Count how many lines below include the word "moveTo". Answer with a number only.

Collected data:
^^^^
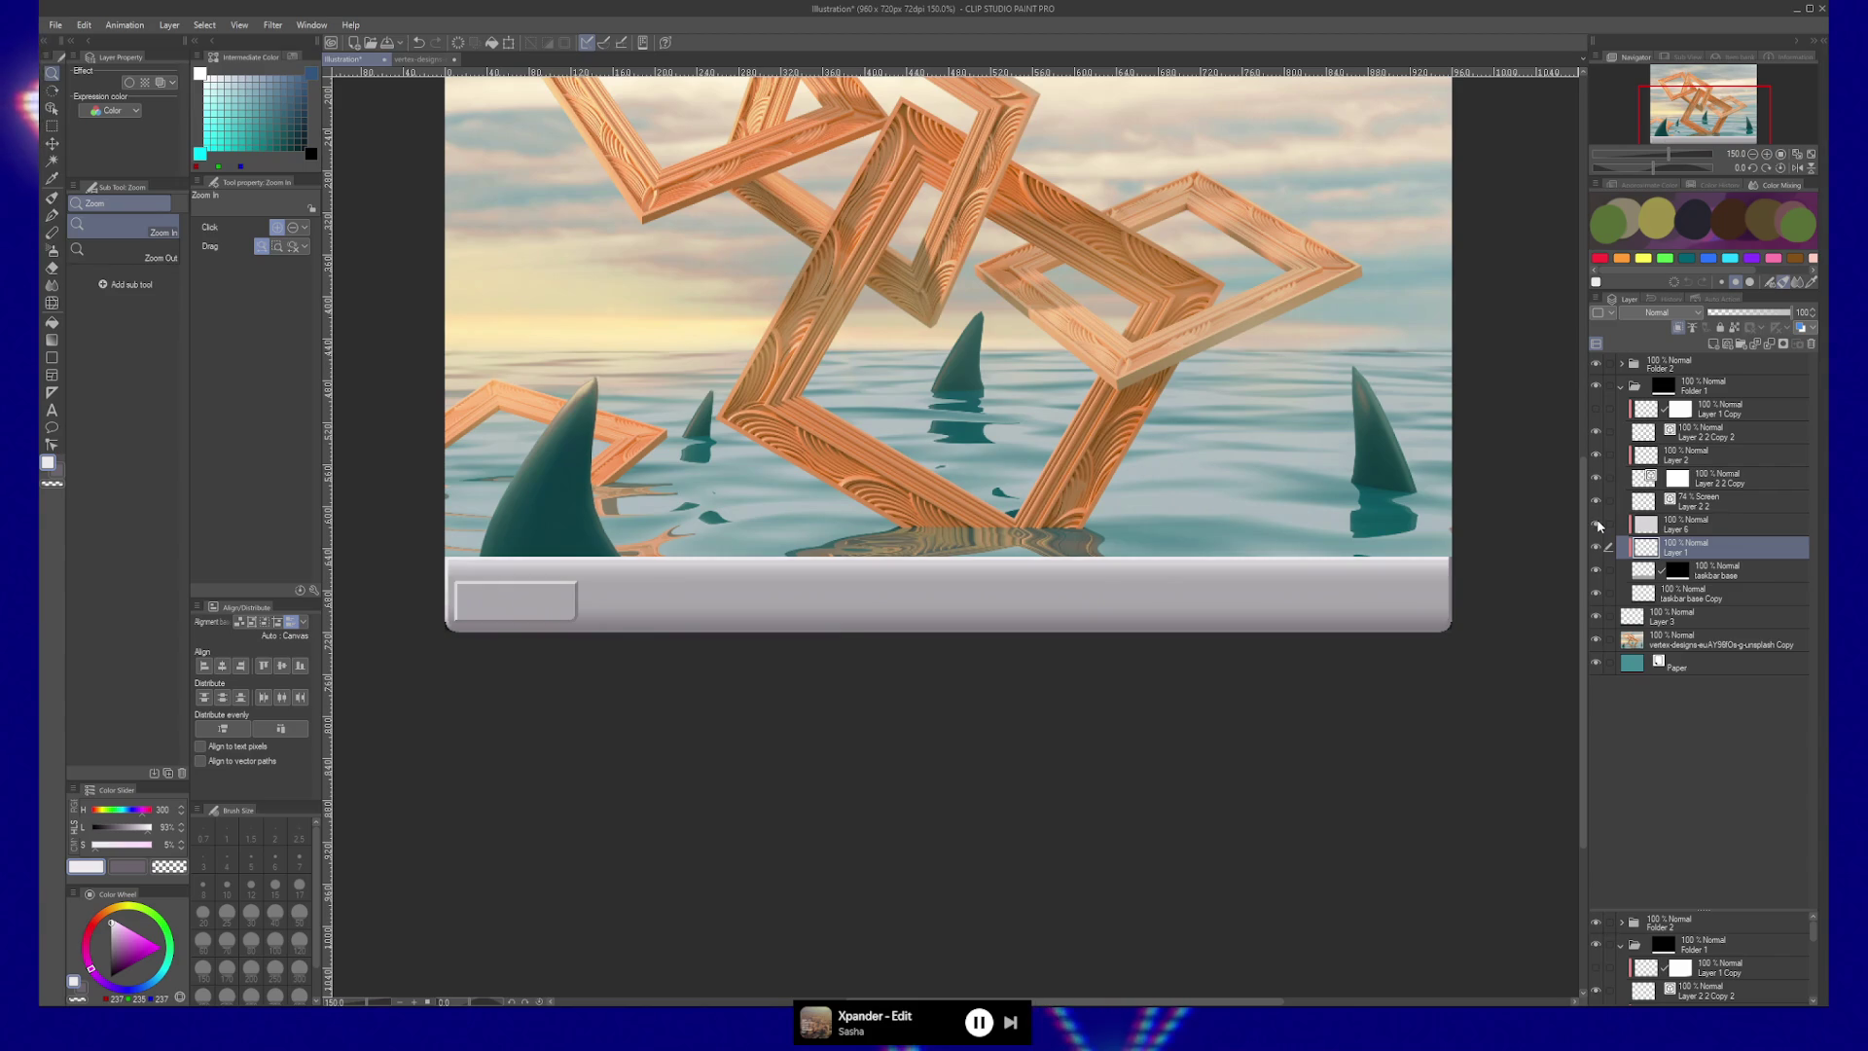
# Move Layer 1's dark shading band upward, nudging it two steps with the arrow keys.
pyautogui.press('k')
pyautogui.moveTo(1147, 675)
pyautogui.mouseDown()
pyautogui.moveTo(1155, 655)
pyautogui.moveTo(1319, 640)
pyautogui.mouseUp()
^^^^
Expected answer
3